Jornal venezuelano El Nacional sai de circulação mergulhado em dificuldades.

Jornal venezuelano El Nacional sai de circulação mergulhado em dificuldades

AFP/Arquivos / Federico PARRASala da redação do jornal venezuelano El Nacional, em Caracas, em outubro de 2018
A última edição impressa do jornal El Nacional vai circular nesta sexta-feira (14). A falta de papel, as pressões políticas e a devastação econômica tirarão da rua esta referência da imprensa venezuelana com 75 anos de história.
As rotativas vão parar após duas décadas de um duro enfrentamento com os governos dos presidentes Hugo Chávez (1999-2013) e Nicolás Maduro, ao longo das quais dezenas de veículos desapareceram.
"Conseguiram silenciar a rádio e a televisão e fizeram desaparecer os meios impressos independentes", disse o dono do jornal, Miguel Henrique Otero, referindo-se ao governo de Maduro, a quem chama de "ditador" em seus editoriais.
Em uma coluna, o jornal anunciou que vai potencializar seu site na Internet.
"Era impossível continuar financiando o papel", comentou à AFP Argenis Martínez, vice-presidente editorial, enquanto a redação preparava nesta quinta-feira a edição de despedida. "É uma sensação estranha", acrescentou.
O jornal enfrentava graves problemas desde 2013, quando o governo criou uma corporação que monopoliza a importação e a venda de papel jornal.
Mais da metade dos 134 periódicos que circulavam então na Venezuela deixaram de ser impressos, segundo a ONG Espaço Público, que defende a liberdade de imprensa.
Os meios audiovisuais não foram alheios ao que o Sindicato Nacional de Trabalhadores da Imprensa (SNTP, na sigla em espanhol) tacha de "escalada" contra a liberdade de expressão. Em 2017, saíram do ar 52 rádios e oito canais de televisão, entre eles a CNN em Espanhol.

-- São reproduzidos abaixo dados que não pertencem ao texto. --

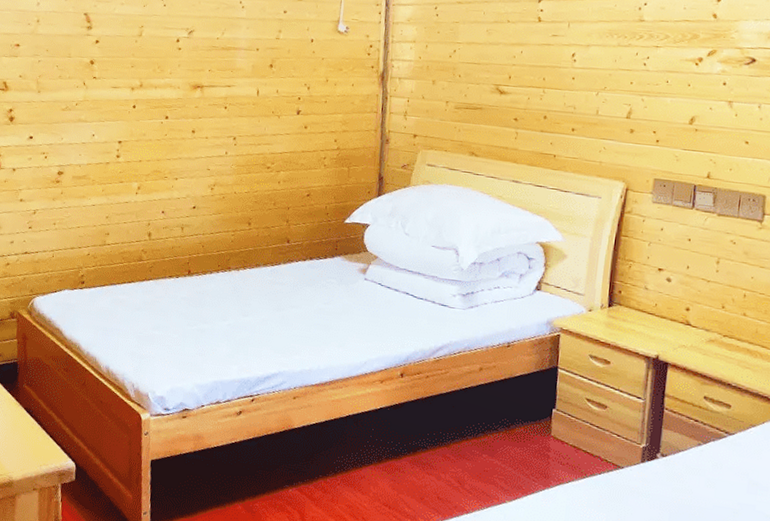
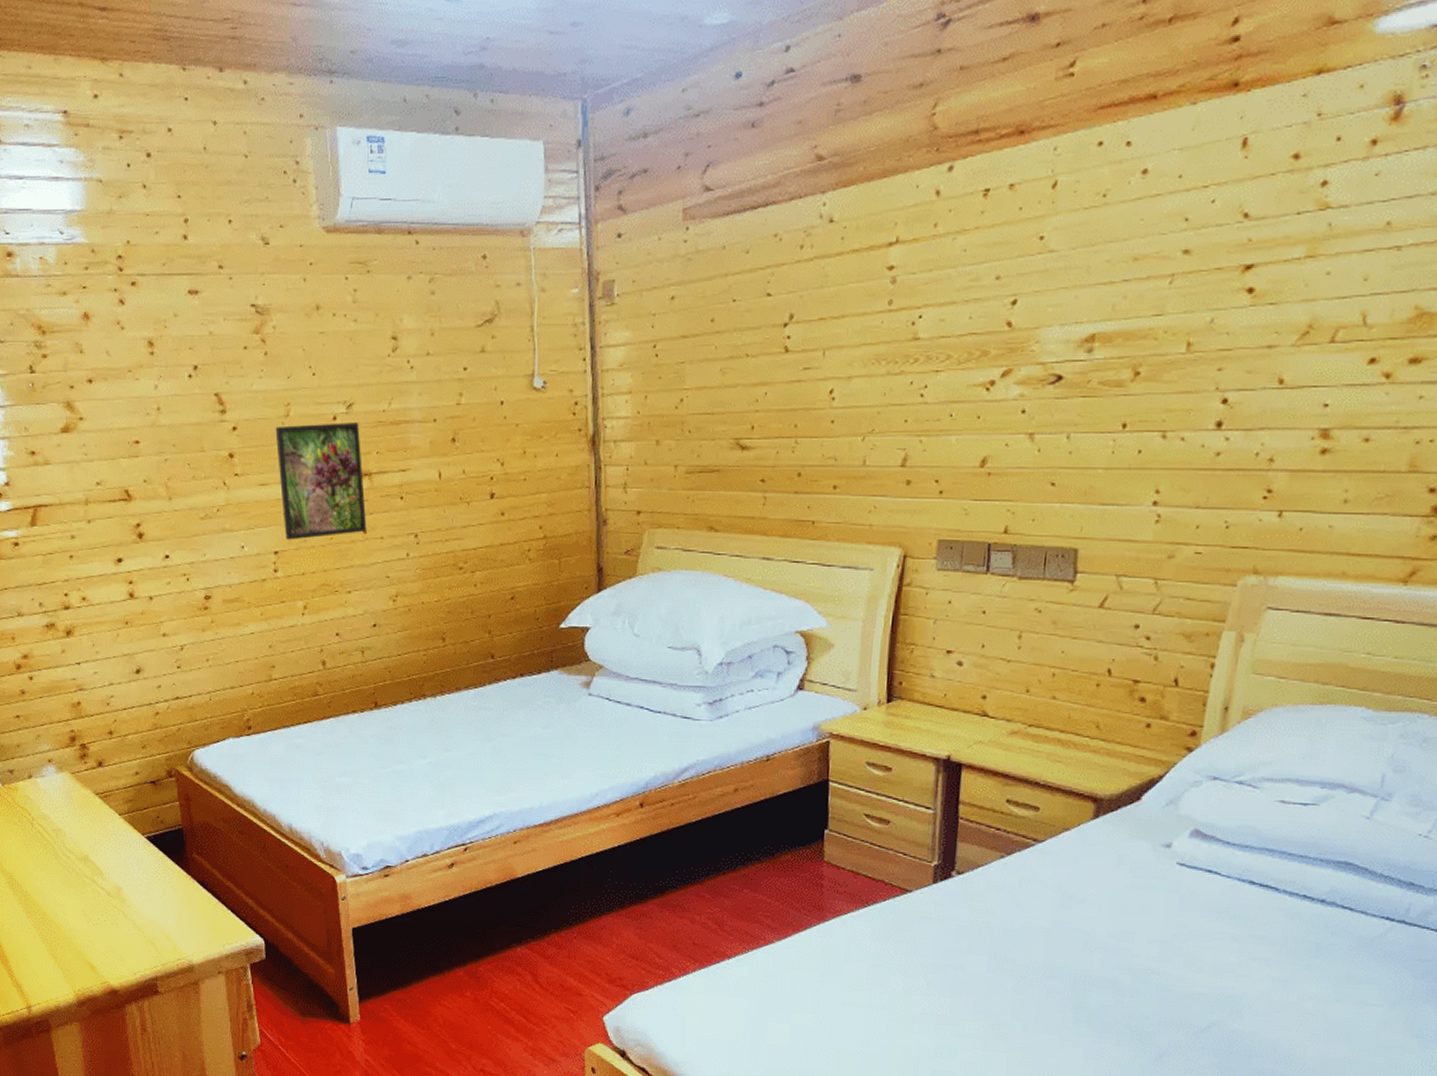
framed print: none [128,43,197,134] -> present [275,423,367,540]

"É uma grande dor, mas é uma dor para a qual estivemos nos preparando. Resistimos mais tempo do que pensávamos", disse à AFP Hilda Lugo, editora de arte e espetáculos.
- Sobrevivência -
Tentando sobreviver, o El Nacional recebeu doações e empréstimos de papel do Grupo de Diários da América, que inclui, entre outros, o La Nación (Argentina), O Globo (Brasil) e El Mercurio (Chile), conta Martínez.
Mas não escapou da crise esmagadora, refletida em cinco anos de recessão e uma inflação que o FMI projeta em 10.000.000% para 2019.
O El Nacional, que chegou a ter 72 páginas em cinco cadernos e várias revistas, havia reduzido suas edições a 16 páginas e limitado sua circulação a cinco dias por semana. Economizando papel, a tiragem diminuiu para 5.000 exemplares diários contra os 250.000 registrados em 2014 aos fins de semana.
Apesar disso, a reduzida redação comprou e continuará comprando a briga, assegurou Lugo.
Em um plano econômico lançado em agosto passado, Maduro decretou um aumento de 3.400% do salário mínimo, o que encurralou muitos empresários. Cerca de vinte jornais demitiram pessoal, reduziram sua oferta ou fecharam após o anúncio.
Outro aumento de 150% foi determinado pelo presidente socialista em novembro.
Todos os funcionários do El Nacional ficaram recebendo o salário mínimo. O pessoal da gráfica desligou as máquinas durante uma semana em setembro, exigindo aumentos salariais por antiguidade.
- Hostilidade -
O jornal foi processado em 2015 por difamação pelo número dois do chavismo, Diosdado Cabello, após replicar reportagens de veículos espanhóis que o vinculavam com o narcotráfico.
Processos similares contra o ABC, na Espanha, e o The Wall Street Journal, nos Estados Unidos, foram desconsiderados nestes países, mas na Venezuela prosperaram contra veículos locais que foram multados.
Por essa querela, Martínez foi proibido de deixar o país por quase quatro anos.
Com ironia, Cabello se refere ao jornal como "El Nazional". Maduro e outros membros da cúpula do governo acusam a imprensa de "conspirar" para um golpe de Estado e ignorar os feitos do chavismo.
Os jornalistas denunciam, por sua vez, constantes agressões e prisões ilegais no cumprimento de seu trabalho. Só durante o primeiro semestre de 2018, o SNTP documentou 113 ataques contra jornalistas.
O sindicato dos jornalistas dá conta de outra ameaça: o bloqueio de sites na estatal CANTV, o principal provedor de telefonia e Internet na Venezuela.